Shared-universe thinking can also make rewatches feel fresh. You may have seen every episode of The Office or
Brooklyn Nine-Nine, but watching them again while mentally stitching them into a bigger universe adds another layer of fun.
It’s like running a commentary track in your own head: “Okay, if this takes place in the same world as that other show, then by this
point that major event has already happened,” or “This joke hits differently if I pretend the characters from another series are
just a city away.”
The social side is part of the joy, too. Online, fans trade screenshots, timelines, and theories like collectibles. One person spots
a background detail, someone else remembers a matching moment from another show, and before long there’s a fully formed explanation
for how three series secretly connect. You don’t have to believe every theory, but joining the conversation turns TV from a solo
activity into a collaborative puzzle.
Of course, there’s a limit. Take it too far and you can bend any set of shows into the same universe, even when politics, history,
or tone make it impossible. The sweet spot is using shared-universe ideas to enhance your viewing, not overrule what’s
actually on the screen. When the pieces really do fit like official crossovers, matching mockumentary styles, or deliberate Easter
eggs it feels less like forcing a theory and more like discovering a hidden layer the creators left behind for curious viewers.
In the end, thinking about TV shows that could actually exist in the same universe is less about proving anything and
more about deepening your own enjoyment. If it makes you more excited to hit “next episode,” or gives you a reason to revisit an old
favorite with fresh eyes, then the universe-building has already done its job.
Conclusion
From the officially connected antics of Brooklyn Nine-Nine and New Girl to the more speculative links between
Breaking Bad and The Walking Dead, there are plenty of TV shows that could realistically share a universe.

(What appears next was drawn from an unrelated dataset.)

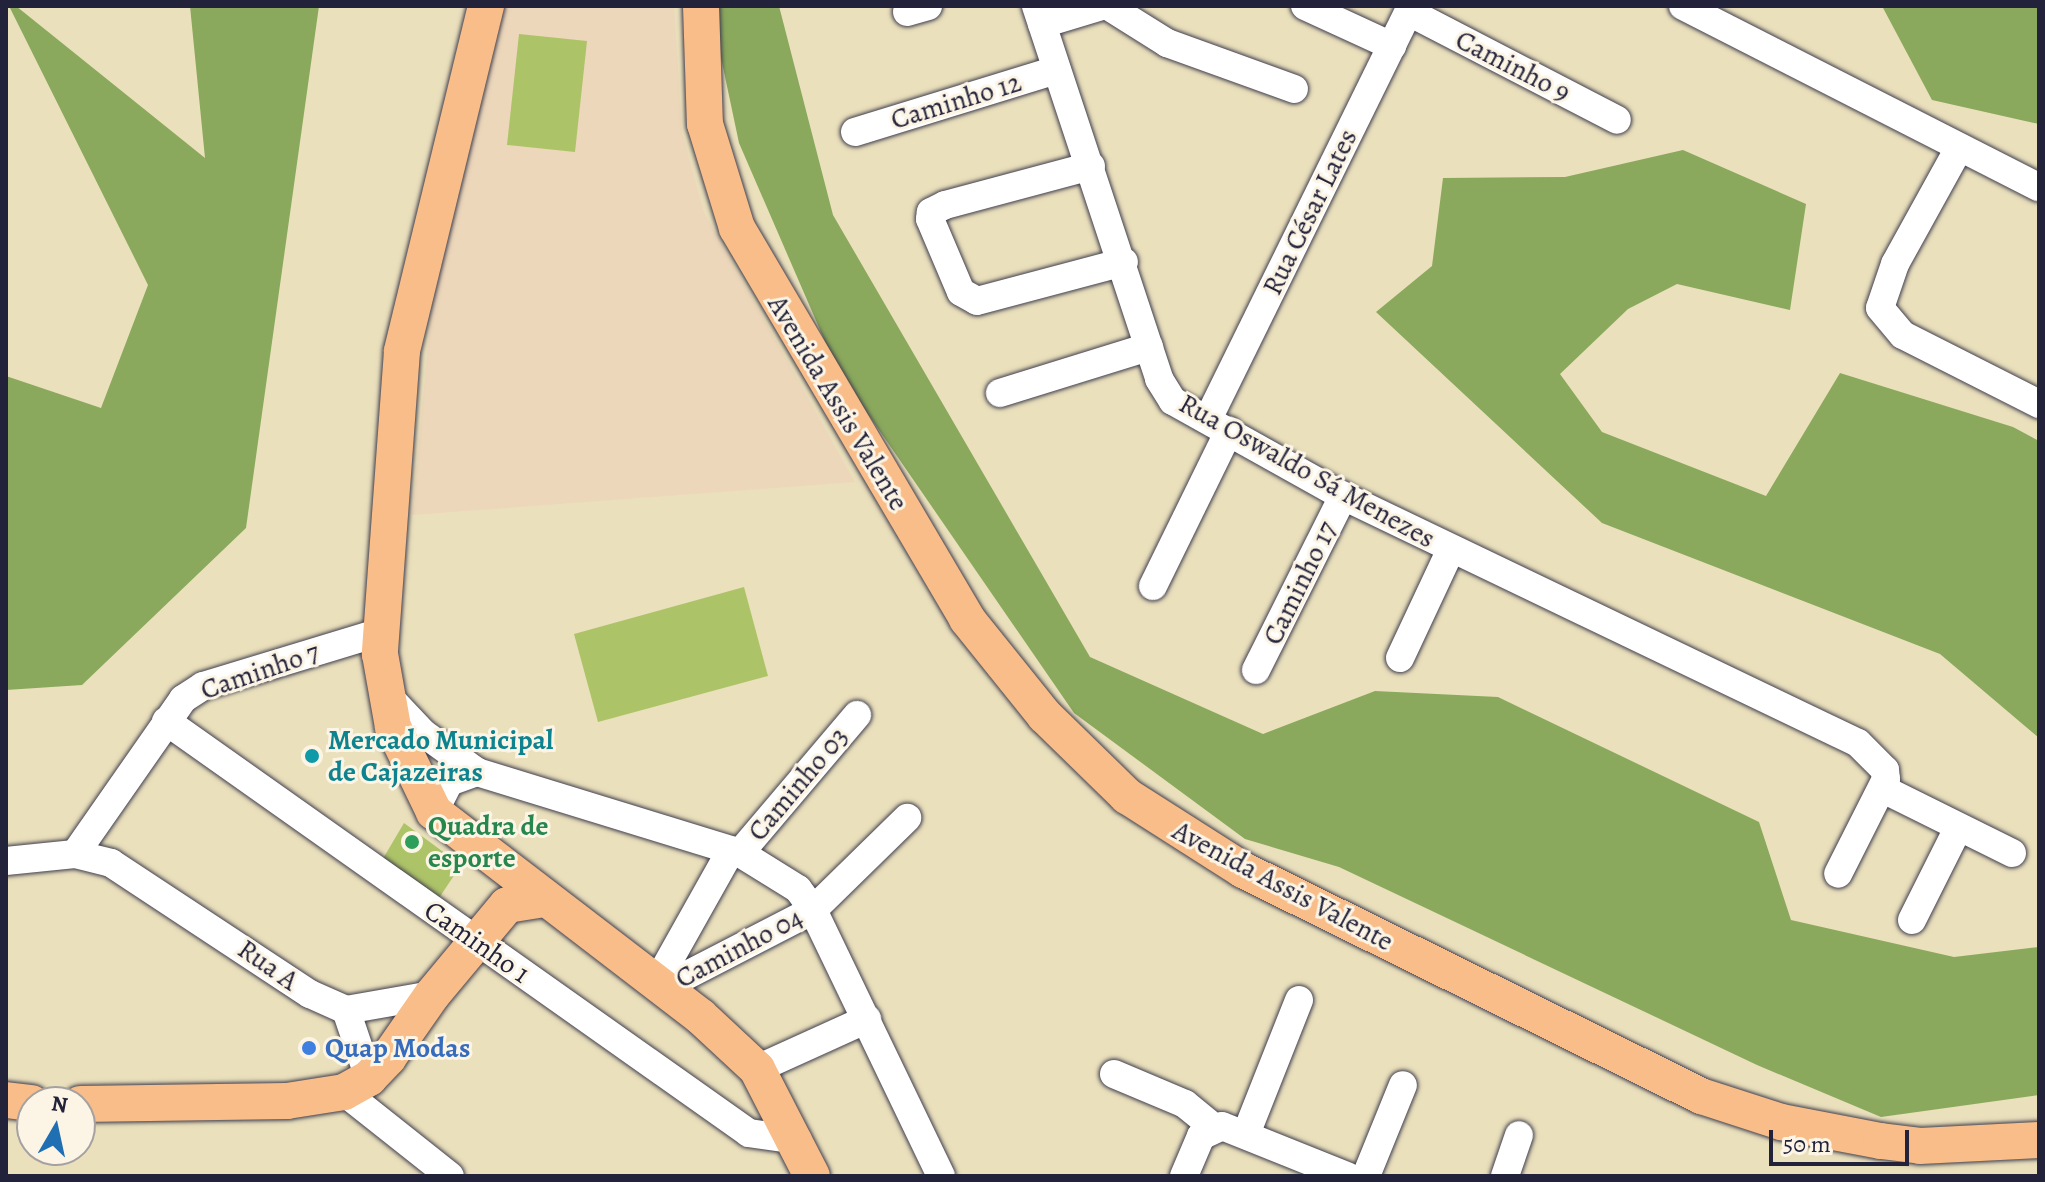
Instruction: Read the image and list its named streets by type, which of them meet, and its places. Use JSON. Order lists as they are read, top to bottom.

Some connections are spelled out with crossovers; others live in the realm of fan theory, supported by Easter eggs, props, and
careful continuity sleuthing.
You don’t need every show to be part of a giant master plan to enjoy this way of thinking. It’s enough to recognize that a lot of
television is built from the same toolbox of fictional brands, settings, and story structures. When shows line up in tone, timeline,
and world rules, imagining them in the same universe can turn ordinary TV nights into something far more engaging a long, winding
saga that stretches across genres, networks, and years of your viewing life.